Stop trying so hard; stop expecting attention, and approval, and just use what you have.

You might not value what you have. You might sound like Moses arguing with God:

"But I can’t speak well. . . I’m no good with crowds. . . I can’t. . . I don’t. . . I, I, I ".

God asked the reluctant Moses what he had in his hand.

A humble shepherds staff.

God said, fine. We'’ll use that. It's ENOUGH for God.

Whatever you have,

it is sufficient for you to be used by God in great and mighty ways.

You just need to feel comfortable in your own skin.

Stop looking around with sad eyes at everyone else, and look at what you have in your very own hand, and if it’s just a humble shepherd’s staff to you. Well, okay fine. It’s enough. It’s yours. It works. Grip it. Use it. See the results. Embrace what you have and use that. Don't embrace what you don't have and make yourself feel sad.

Stop putting your focus on what you lack, and put your focus on what you have, and exploit that.

“I tell you what, public opinion is a weak tyrant compared with our own private opinion.

"What a man thinks of himself, that it is which determines, or rather indicates, his fate." ”Henry David Thoreau (1817-1862)

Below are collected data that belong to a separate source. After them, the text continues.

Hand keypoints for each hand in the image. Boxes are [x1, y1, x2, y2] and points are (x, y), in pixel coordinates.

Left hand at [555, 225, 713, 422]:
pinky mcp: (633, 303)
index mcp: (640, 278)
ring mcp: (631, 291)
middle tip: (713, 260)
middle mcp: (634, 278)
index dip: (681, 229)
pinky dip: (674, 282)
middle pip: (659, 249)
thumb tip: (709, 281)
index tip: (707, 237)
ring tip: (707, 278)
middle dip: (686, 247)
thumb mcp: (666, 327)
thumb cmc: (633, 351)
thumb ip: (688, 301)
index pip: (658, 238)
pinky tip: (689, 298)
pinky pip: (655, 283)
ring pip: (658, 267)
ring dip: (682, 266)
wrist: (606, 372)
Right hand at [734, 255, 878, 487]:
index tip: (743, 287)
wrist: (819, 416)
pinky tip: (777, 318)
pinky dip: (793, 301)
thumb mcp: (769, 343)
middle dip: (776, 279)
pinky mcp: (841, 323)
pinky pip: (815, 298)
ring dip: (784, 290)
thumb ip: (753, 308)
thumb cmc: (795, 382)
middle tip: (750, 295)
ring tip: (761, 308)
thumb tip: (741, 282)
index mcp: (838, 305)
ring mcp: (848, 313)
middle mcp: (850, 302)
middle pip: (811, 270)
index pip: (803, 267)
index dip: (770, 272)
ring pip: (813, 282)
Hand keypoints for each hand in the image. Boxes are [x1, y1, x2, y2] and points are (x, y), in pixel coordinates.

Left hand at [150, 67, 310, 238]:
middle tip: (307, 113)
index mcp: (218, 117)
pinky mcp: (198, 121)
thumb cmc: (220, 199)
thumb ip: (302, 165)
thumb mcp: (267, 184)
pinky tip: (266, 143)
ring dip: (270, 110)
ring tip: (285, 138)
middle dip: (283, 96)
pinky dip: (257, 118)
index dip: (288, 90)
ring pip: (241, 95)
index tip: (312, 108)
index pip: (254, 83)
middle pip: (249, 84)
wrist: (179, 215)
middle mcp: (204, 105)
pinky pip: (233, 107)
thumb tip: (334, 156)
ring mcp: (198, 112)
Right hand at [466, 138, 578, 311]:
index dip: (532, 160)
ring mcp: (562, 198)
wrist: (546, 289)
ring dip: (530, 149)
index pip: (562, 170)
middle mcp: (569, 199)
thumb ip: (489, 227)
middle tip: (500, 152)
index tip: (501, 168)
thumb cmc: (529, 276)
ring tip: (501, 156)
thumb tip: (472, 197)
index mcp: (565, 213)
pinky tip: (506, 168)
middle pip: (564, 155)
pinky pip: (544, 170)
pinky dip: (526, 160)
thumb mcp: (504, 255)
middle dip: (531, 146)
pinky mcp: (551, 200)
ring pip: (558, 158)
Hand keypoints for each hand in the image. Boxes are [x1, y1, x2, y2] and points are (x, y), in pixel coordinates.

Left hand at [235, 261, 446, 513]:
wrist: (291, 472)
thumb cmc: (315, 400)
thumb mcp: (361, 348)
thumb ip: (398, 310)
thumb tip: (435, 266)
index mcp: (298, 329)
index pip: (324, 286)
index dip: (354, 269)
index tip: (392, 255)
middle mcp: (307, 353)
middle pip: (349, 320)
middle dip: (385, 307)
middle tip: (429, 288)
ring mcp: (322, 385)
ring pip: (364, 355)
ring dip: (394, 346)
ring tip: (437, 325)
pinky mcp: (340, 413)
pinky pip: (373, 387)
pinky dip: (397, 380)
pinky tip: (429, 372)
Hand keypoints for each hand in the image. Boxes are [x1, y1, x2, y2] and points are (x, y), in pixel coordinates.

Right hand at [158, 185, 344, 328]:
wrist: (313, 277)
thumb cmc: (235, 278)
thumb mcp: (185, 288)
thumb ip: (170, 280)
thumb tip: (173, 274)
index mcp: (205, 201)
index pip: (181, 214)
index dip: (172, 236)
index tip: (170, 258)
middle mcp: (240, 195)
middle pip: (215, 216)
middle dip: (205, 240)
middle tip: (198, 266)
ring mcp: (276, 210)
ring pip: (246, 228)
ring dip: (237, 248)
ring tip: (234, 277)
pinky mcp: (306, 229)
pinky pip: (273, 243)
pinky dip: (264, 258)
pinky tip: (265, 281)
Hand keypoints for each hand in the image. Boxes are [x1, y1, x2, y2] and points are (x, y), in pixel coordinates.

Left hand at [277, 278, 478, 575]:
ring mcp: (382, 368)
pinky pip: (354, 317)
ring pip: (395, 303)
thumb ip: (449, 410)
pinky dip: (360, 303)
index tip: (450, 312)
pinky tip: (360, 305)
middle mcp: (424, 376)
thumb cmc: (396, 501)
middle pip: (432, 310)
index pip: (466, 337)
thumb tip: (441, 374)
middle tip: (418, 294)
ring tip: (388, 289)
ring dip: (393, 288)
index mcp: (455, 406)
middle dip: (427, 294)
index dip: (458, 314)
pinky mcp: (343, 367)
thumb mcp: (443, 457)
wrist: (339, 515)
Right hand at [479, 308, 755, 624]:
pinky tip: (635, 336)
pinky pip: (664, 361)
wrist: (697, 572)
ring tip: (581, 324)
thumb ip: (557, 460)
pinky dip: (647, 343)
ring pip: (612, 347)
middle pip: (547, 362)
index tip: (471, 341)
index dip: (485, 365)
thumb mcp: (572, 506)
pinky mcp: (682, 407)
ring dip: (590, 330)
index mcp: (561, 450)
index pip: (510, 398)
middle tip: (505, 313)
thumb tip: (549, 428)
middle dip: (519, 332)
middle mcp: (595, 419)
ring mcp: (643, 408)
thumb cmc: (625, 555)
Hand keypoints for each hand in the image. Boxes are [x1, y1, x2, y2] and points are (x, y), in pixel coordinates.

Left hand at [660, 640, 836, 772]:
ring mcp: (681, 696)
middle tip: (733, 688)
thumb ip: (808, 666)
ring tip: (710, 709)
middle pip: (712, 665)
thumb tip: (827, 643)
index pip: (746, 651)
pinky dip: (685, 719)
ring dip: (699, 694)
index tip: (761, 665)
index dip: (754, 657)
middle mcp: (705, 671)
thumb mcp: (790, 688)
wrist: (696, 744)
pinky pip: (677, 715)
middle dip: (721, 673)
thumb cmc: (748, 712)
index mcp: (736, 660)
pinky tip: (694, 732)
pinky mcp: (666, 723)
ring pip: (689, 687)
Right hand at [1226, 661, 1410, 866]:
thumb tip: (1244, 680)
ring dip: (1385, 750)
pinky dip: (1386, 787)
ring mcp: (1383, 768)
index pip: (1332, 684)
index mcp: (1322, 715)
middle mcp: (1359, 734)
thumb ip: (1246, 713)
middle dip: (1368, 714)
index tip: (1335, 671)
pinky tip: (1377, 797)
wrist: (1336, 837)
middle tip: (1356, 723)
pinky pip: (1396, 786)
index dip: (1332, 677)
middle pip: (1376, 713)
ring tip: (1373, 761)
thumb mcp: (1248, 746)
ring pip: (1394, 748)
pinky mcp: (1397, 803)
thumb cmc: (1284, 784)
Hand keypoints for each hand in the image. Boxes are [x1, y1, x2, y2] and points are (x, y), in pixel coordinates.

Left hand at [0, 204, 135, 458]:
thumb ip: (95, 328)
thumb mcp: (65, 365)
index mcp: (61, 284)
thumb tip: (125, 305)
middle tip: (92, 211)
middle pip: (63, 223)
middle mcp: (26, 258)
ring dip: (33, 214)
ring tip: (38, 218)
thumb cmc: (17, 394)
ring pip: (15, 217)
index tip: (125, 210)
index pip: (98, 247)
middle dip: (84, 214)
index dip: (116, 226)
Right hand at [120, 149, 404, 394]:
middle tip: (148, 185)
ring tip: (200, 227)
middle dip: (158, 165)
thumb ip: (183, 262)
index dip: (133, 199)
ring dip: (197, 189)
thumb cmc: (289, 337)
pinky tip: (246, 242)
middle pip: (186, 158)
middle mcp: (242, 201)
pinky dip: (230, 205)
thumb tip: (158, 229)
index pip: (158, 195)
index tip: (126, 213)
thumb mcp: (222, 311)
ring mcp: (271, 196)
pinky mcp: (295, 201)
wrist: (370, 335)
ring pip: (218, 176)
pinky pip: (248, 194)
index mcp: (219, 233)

Perhaps it is just maturity and growing up, that only comes with time, to learn to just be who you are, and work on improving you, and not waste too much energy twisting and contorting yourself trying to conform.

Laughing with other people. . . people finding you attractive. . . and giving you attention, are NOT proper goals. Those are actually effects. They are the side effects of confident people out seeking other goals, but sharing some time together. Don't chase effects.

Chasing the effects, will only guarantee that you enjoy few of them, if ever. The irony is that you are likely to only find these things if you forget about them, and they begin to happen naturally as you pursue goals of more substance.

Life can be fine, and you can still be a success, without ever attracting and impressing anyone.

But I think you will begin to “attract and impress people” – - when you have a worthy goal, and they see you making progress and living it.